• **QUOTED PASSAGE**:
※

RE: [PATCH rdma-next 0/3] Support out of order data placement

[Date Prev][Date Next][Thread Prev][Thread Next][Date Index][Thread Index]

 



Hi Tom,


> -----Original Message-----
> From: Tom Talpey [mailto:tom@xxxxxxxxxx]
> Sent: Monday, June 12, 2017 6:44 PM
> To: Parav Pandit <parav@xxxxxxxxxxxx>; Jason Gunthorpe
> <jgunthorpe@xxxxxxxxxxxxxxxxxxxx>
> Cc: Bart Van Assche <Bart.VanAssche@xxxxxxxxxxx>; leon@xxxxxxxxxx;
> dledford@xxxxxxxxxx; linux-rdma@xxxxxxxxxxxxxxx; Idan Burstein
> <idanb@xxxxxxxxxxxx>
> Subject: Re: [PATCH rdma-next 0/3] Support out of order data placement
> 
> On 6/12/2017 6:54 PM, Parav Pandit wrote:
> > Hi Tom,
> >
> >> -----Original Message-----
> >> From: Tom Talpey [mailto:tom@xxxxxxxxxx]
> >> Sent: Monday, June 12, 2017 5:20 PM
> >> To: Parav Pandit <parav@xxxxxxxxxxxx>; Jason Gunthorpe
> >> <jgunthorpe@xxxxxxxxxxxxxxxxxxxx>
> >> Cc: Bart Van Assche <Bart.VanAssche@xxxxxxxxxxx>; leon@xxxxxxxxxx;
> >> dledford@xxxxxxxxxx; linux-rdma@xxxxxxxxxxxxxxx; Idan Burstein
> >> <idanb@xxxxxxxxxxxx>
> >> Subject: Re: [PATCH rdma-next 0/3] Support out of order data
> >> placement
> >>
> >> On 6/12/2017 5:32 PM, Parav Pandit wrote:
> >>> Hi Tom,
> >> ...
> >>>>
> >>>> I agree with Jason, the bit should be 1 by default, if defined as
> >>>> you
> >> propose.
> >>>> Out-of-order is the norm, not the exception, for ULPs.
> >>>> Honestly, I think you should perhaps consider making it the default
> >>>> on your devices, and allowing only MLX-aware ULPs to turn it off.

※

Carry on the email thread about supporting out-of-order data placement, beginning right after its final sentence.

Stored dataset items
※

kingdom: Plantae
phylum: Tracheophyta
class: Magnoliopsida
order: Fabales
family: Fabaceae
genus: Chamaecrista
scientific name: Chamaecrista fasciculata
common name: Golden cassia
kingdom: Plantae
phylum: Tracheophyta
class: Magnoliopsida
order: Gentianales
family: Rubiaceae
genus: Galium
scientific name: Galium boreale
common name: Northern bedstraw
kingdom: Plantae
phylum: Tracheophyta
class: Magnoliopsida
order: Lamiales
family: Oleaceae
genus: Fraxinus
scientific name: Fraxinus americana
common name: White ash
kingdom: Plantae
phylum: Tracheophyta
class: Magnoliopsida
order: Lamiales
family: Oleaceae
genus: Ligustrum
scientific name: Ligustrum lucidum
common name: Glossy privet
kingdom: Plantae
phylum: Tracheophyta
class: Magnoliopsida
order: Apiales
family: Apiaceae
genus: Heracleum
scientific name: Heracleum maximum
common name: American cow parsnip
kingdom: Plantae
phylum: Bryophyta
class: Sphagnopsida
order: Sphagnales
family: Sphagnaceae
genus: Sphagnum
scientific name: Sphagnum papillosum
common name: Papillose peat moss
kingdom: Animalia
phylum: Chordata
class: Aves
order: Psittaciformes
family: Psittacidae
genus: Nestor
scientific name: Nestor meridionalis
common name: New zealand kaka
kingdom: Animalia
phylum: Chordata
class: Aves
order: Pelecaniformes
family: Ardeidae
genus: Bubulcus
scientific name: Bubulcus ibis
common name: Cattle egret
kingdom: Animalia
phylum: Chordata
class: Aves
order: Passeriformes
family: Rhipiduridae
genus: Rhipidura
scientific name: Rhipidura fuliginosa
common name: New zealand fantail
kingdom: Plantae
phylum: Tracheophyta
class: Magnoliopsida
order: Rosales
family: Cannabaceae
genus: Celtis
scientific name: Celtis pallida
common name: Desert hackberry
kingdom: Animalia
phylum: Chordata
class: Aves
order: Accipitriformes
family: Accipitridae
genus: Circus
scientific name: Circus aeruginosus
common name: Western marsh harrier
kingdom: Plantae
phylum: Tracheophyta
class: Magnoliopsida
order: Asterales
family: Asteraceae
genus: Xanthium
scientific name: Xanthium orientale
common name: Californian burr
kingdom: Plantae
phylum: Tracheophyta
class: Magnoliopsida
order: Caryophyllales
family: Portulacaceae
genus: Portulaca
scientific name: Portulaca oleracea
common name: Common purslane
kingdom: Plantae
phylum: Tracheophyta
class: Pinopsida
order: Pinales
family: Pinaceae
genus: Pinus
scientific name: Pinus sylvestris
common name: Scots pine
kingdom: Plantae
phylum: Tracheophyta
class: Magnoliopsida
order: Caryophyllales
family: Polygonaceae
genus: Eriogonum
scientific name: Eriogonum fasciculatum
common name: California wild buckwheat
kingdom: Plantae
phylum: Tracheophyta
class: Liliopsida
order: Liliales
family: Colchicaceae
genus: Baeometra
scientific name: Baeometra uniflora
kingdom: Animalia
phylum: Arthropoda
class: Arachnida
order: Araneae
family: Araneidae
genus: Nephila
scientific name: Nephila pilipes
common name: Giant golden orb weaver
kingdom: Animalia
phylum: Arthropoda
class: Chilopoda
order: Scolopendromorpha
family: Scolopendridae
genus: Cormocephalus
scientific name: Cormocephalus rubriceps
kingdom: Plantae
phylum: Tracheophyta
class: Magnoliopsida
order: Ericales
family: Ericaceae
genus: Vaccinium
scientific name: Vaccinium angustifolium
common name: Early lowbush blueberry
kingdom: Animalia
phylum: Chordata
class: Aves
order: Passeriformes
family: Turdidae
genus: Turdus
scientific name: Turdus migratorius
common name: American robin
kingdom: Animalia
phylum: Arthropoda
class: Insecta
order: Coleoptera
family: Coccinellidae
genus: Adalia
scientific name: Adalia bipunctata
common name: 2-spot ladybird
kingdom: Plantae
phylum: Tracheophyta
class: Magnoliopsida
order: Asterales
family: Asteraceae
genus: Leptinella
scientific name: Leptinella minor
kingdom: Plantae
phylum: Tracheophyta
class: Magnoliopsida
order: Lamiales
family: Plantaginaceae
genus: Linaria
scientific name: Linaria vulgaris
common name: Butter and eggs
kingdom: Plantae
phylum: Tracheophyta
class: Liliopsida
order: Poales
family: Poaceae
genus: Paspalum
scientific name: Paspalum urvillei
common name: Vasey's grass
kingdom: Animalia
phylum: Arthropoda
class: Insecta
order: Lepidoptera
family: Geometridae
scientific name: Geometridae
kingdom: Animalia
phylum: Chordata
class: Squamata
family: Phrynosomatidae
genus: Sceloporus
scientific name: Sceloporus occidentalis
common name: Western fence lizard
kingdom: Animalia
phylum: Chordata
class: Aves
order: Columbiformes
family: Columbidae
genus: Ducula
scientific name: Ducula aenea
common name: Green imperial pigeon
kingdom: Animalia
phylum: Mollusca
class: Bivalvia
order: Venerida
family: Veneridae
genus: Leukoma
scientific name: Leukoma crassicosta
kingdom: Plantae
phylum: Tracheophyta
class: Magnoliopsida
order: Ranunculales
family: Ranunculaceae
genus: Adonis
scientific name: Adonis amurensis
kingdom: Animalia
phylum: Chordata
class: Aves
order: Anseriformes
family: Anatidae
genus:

※

• **EXERCISE RESPONSE**:
> >>>>
> >>>
> >>> There can be cases in deployment where responder has support for
> >> receiving out-of-order, but requester doesn't.
> >>
> >> Yuck! So this needs to be negotiated end-to-end, and by the upper layer?
> >> Talk about barriers to adoption, and opportunities for disaster.
> >>
> > As Jason confirmed that all Linux kernel consumers are coded to be
> > compliant to o9-20 requirement, So I think kernel based rdma-cm
> consumers can be transparently enabled end-to-end without ULP's
> involvement with rdma_accept() and rdma_connect().
> 
> I have two thoughts here.
> 
> 1) You seem to assume all consumers are Linux, and do not need to
> negotiate. This is a dangerous assumption.
Certainly not. I didn't assume that. I just gave one example that known consumers can be done without modifying the ULP.
Explained further in 3rd question.
Even other consumers can work with this solution. 
For example Linux rdmacm based client and Other OS based server.
Client is ooo capable.
Server is ooo not capable.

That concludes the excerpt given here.